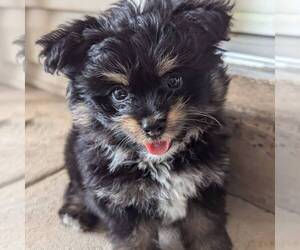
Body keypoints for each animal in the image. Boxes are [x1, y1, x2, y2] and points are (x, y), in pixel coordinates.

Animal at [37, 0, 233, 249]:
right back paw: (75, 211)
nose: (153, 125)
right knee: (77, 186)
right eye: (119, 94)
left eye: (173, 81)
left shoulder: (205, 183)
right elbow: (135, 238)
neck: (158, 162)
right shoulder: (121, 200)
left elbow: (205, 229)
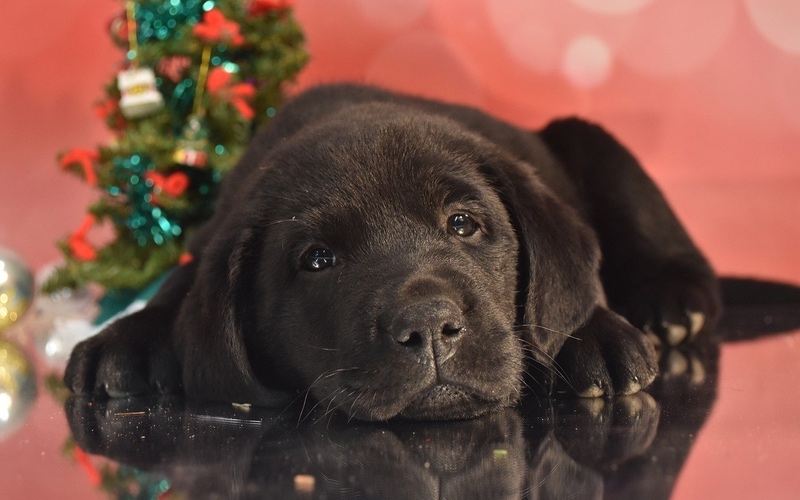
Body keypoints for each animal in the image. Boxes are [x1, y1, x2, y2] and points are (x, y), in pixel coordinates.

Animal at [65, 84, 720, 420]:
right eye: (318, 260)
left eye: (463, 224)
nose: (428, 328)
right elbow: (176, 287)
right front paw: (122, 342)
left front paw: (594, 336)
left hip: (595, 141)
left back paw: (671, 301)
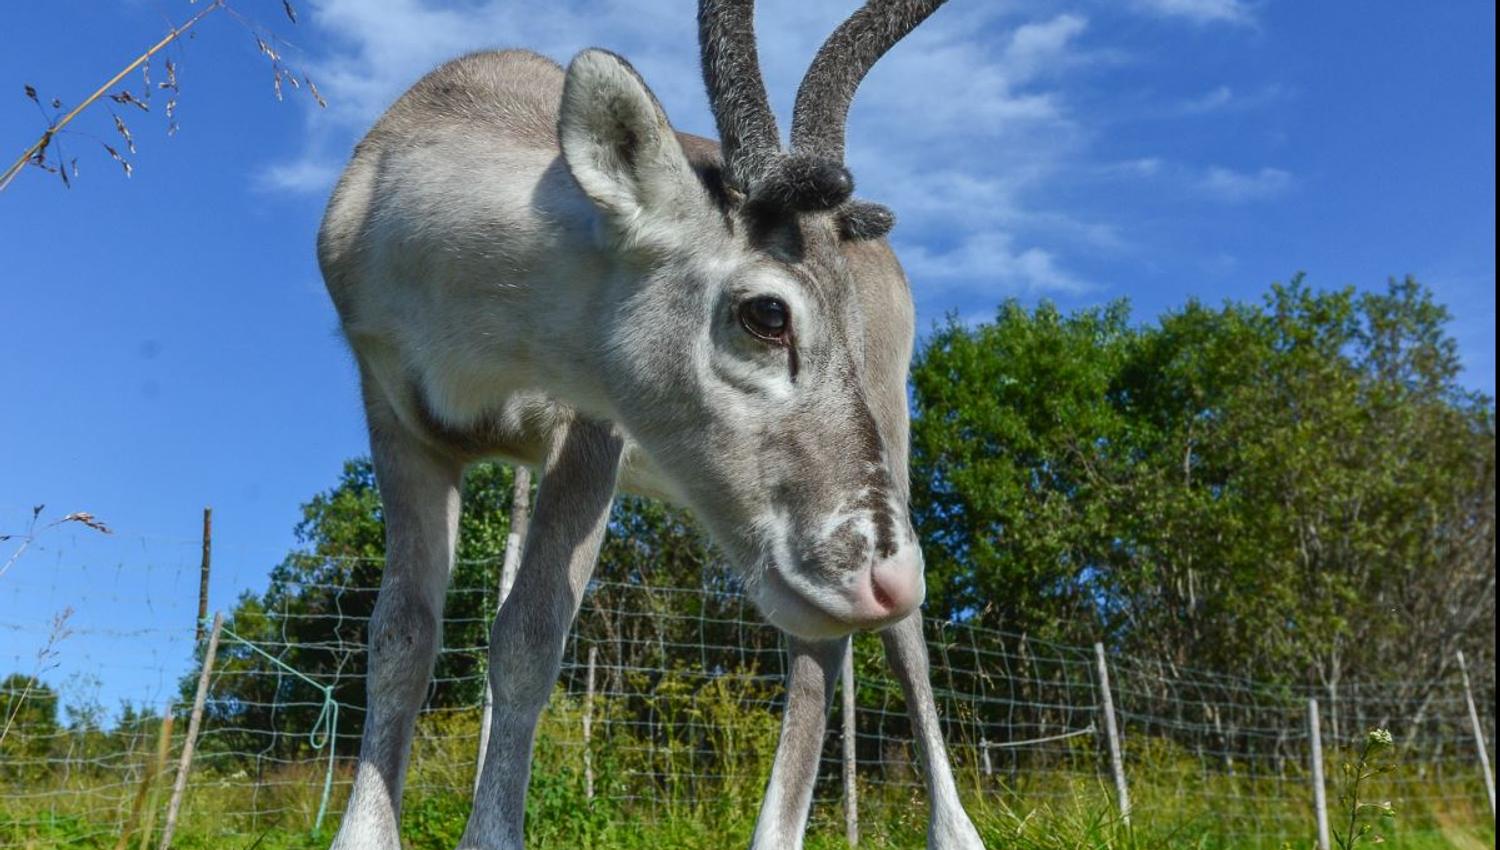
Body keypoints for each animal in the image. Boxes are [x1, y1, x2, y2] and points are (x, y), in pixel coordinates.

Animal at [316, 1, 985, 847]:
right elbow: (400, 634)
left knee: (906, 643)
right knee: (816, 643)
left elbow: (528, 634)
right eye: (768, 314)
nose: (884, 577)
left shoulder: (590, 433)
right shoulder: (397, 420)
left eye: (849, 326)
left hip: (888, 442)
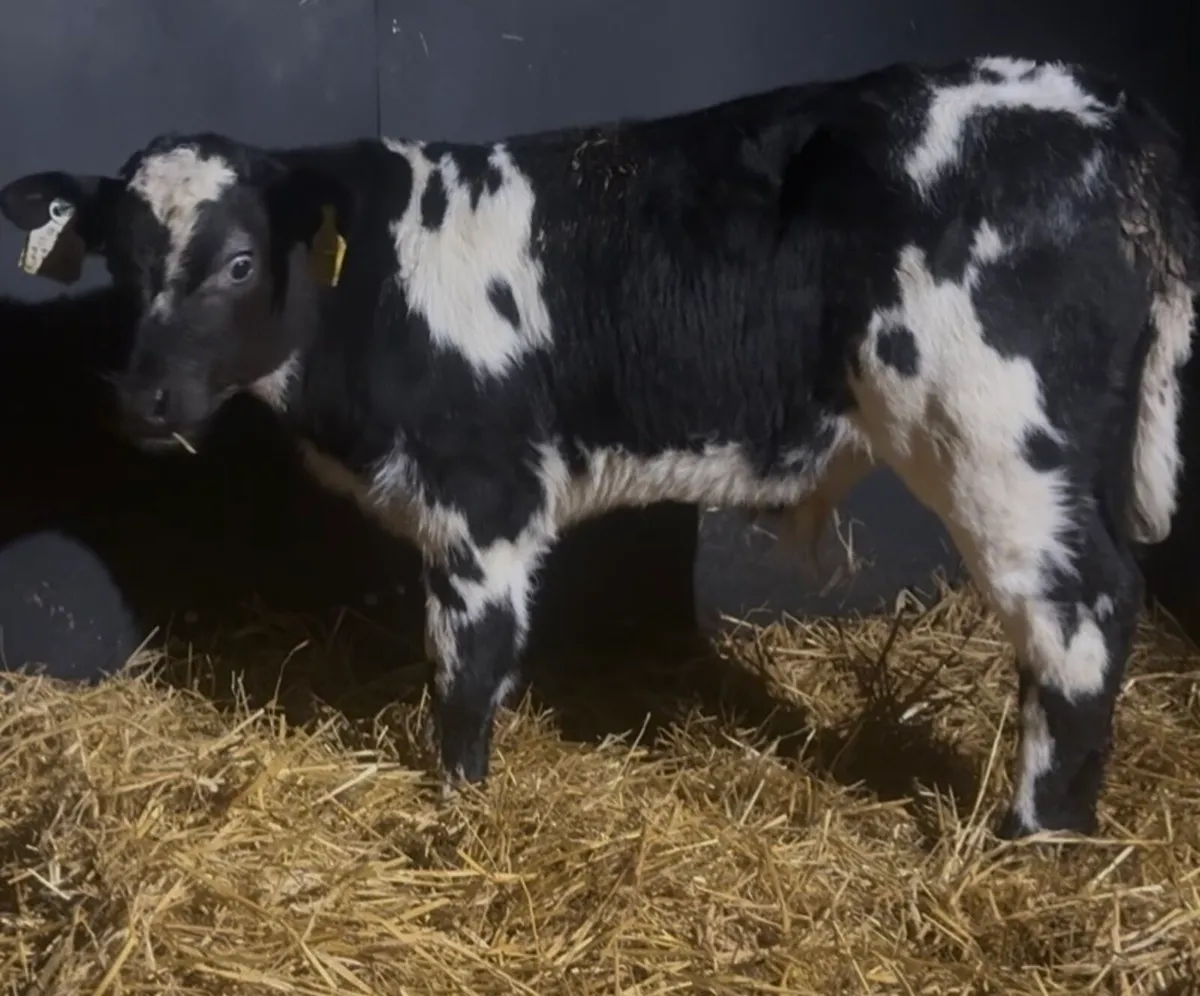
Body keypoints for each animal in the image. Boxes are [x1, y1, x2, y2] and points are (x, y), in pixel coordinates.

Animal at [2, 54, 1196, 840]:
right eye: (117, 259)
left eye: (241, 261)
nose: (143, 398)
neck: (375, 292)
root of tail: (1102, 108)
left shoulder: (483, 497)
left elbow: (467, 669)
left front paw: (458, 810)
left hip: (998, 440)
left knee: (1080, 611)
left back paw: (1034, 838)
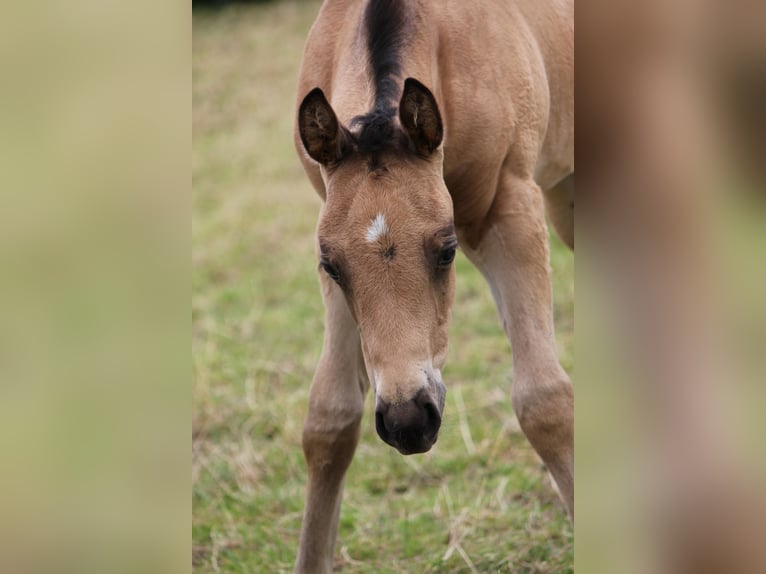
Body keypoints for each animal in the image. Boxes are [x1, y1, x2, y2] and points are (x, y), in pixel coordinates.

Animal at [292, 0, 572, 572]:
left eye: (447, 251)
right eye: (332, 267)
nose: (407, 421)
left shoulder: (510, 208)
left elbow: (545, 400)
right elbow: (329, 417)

# # # # #

* Work instructions:
Quote exactly, and only, the lines from the one containing "neck: (375, 292)" through the last line of the records above, both included; leave out any pictures.

* Completed task:
neck: (375, 292)
root of tail: (1102, 108)
left shoulder: (483, 497)
left elbow: (467, 669)
left front paw: (458, 810)
left hip: (998, 440)
left knee: (1080, 611)
left back paw: (1034, 838)
Body keypoints for each animal in the image. Boxes are [x1, y1, x2, y2] and points are (x, y), in pixel coordinates.

Animal at [292, 0, 572, 572]:
left eye: (447, 251)
right eye: (332, 267)
nose: (407, 421)
left shoulder: (510, 208)
left elbow: (545, 400)
right elbow: (329, 417)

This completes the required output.